**DATASET EXCERPTS**

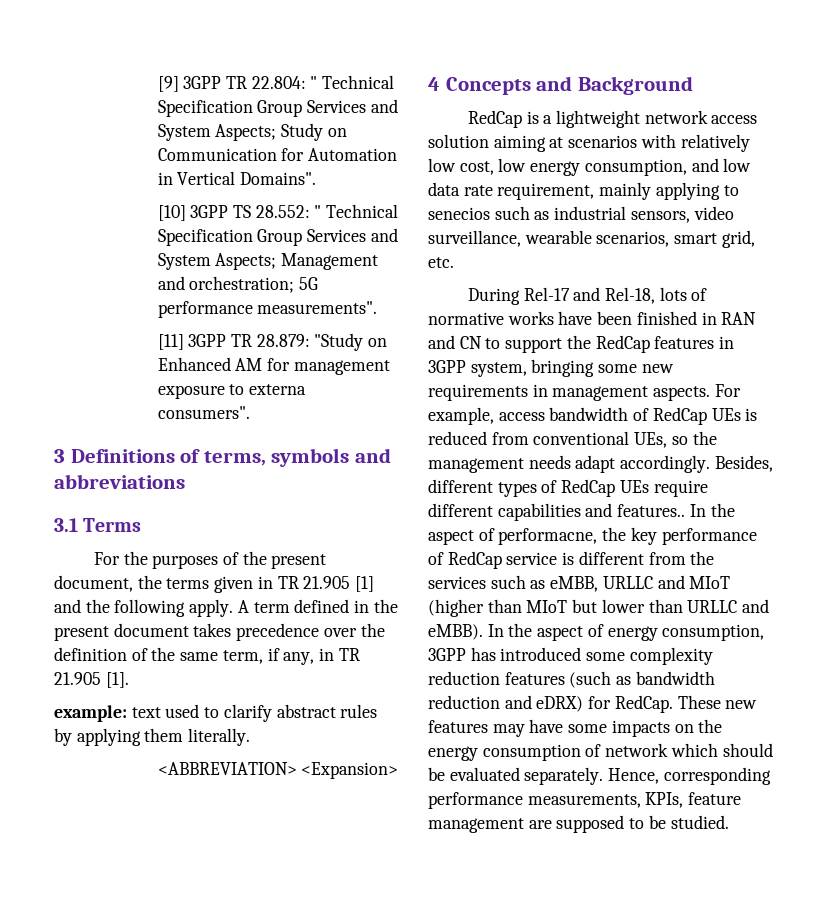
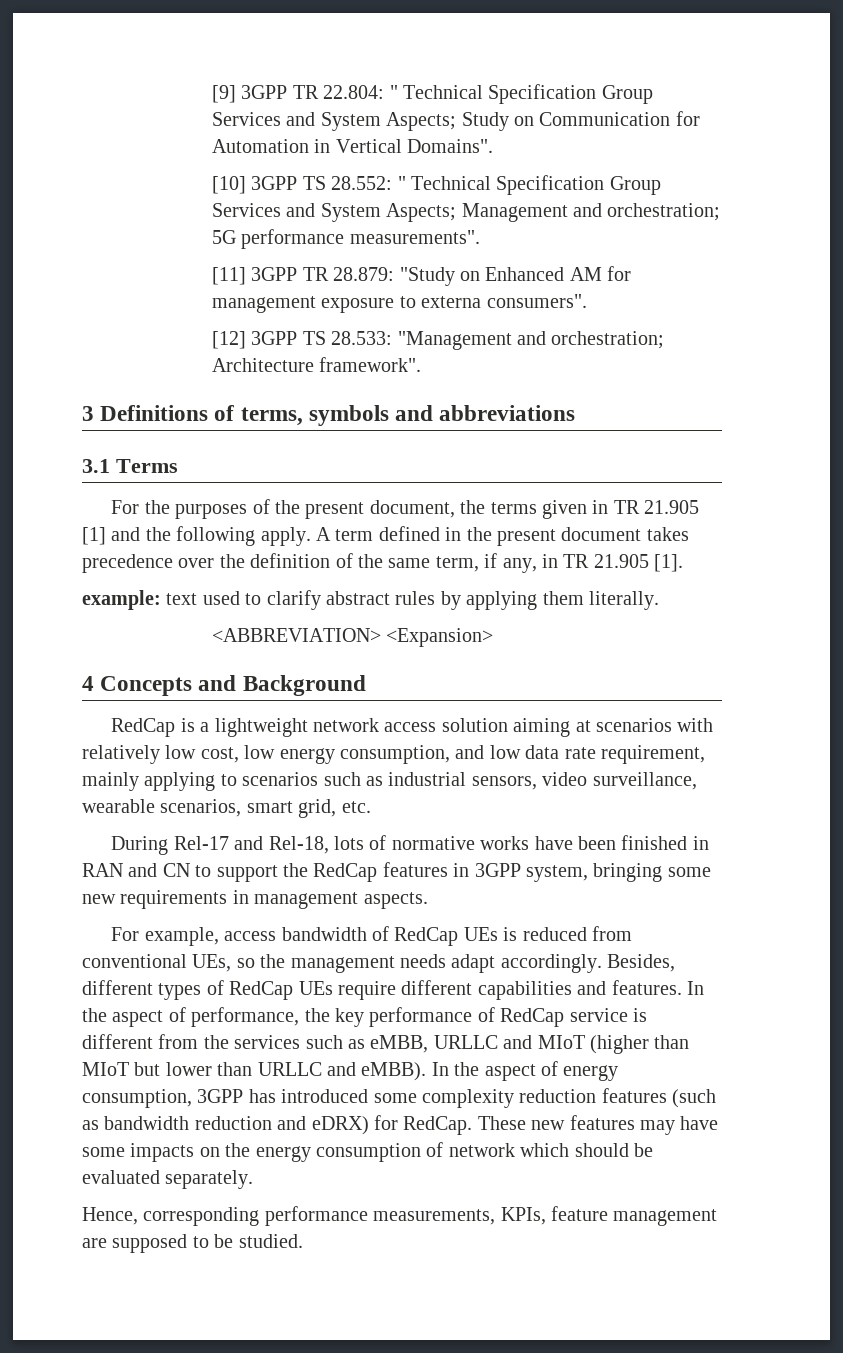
(250, 412) none -> [211,331,665,350] [211,357,422,372] // [12] 3GPP TS 28.533: "Management and orchestration; Architecture framework".
[428,207,490,220] senecios -> [242,772,319,786] scenarios
(711, 393) none -> (428, 900) //
[617,503,735,517] [428,528,598,545] features.. In the aspect of performacne, -> [611,980,704,995] [82,1007,300,1027] features. In the aspect of performance,
(604, 776) none -> (254, 1179) //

**AIM OF THE EXERCISE**
The listing above should be transcribed word for word, with its pictures left out.

**WRITTEN RESPONSE**
(250, 412) none -> [211,331,665,350] [211,357,422,372] // [12] 3GPP TS 28.533: "Management and orchestration; Architecture framework".
[428,207,490,220] senecios -> [242,772,319,786] scenarios
(711, 393) none -> (428, 900) //
[617,503,735,517] [428,528,598,545] features.. In the aspect of performacne, -> [611,980,704,995] [82,1007,300,1027] features. In the aspect of performance,
(604, 776) none -> (254, 1179) //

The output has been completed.